- **ПОКАЗАННЫЙ ТЕКСТ**

Читаем Сметая запреты: очерки русской сексуальной культуры XI–XX веков полностью

Явления полигинии – сравнительно прочных и длительных связей вне основного, венчаного брака, наличия побочных семей – никогда не смешивались в сознании средневековых православных дидактиков с примерами уголовно наказуемых групповых изнасилований (толоки)82. Толока, если судить по текстам канонических памятников, зачастую сопровождала упомянутые выше игрища. Эти «компанейские предприятия», да еще нередко и с обманом, не были, однако, обрядовыми. И все же «сама теснота, сам физический контакт тел получал некоторое значение: индивид ощущал себя неразрывной частью коллектива, членом массового народного тела»83. Эти ощущения и переживания были сродни сексуальным и подталкивали к «всеобщему падению». В то же время в ранних памятниках отсутствовали наказания за блуд «двух мужей с единой женою». И это объяснимо: только на первый взгляд подобная форма интимных связей представляется пережитком дохристианской свободы. При более глубоком анализе они могут предстать (и не случайно именно такими и являются в покаянной литературе XV–XVI веков) показателем постепенной индивидуализации и сентиментализации сексуальных переживаний, началом признания в сексуальности (разумеется, не дидактиками, а теми, кто «грешил») самоценного аффективного начала84. Примечательно в этом смысле, что исповедный вопрос по поводу рассматриваемого нами казуса обращен к «жене» (если она «створит» подобное с несколькими мужчинами). И женщина в этом случае, как мы видим, выступает отнюдь не жертвой, а искательницей «сластей телесных».

- **ПИСЬМЕННОЕ ЗАДАНИЕ**
Выпишите по порядку все слова и выражения, которые в отрывке о русской сексуальной культуре заключены в кавычки-ёлочки.

- **ИСХОДНЫЕ ДАННЫЕ**

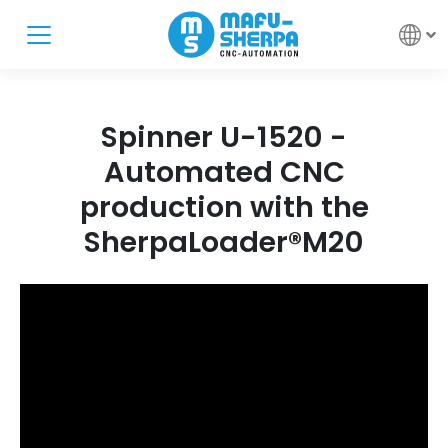
Spinner U-1520 -
Automated CNC
production with the
SherpaLoader®M20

- **РЕШЕНИЕ ЗАДАНИЯ**
1. «компанейские предприятия»
2. «сама теснота, сам физический контакт тел получал некоторое значение: индивид ощущал себя неразрывной частью коллектива, членом массового народного тела»
3. «всеобщему падению»
4. «двух мужей с единой женою»
5. «грешил»
6. «жене»
7. «створит»
8. «сластей телесных»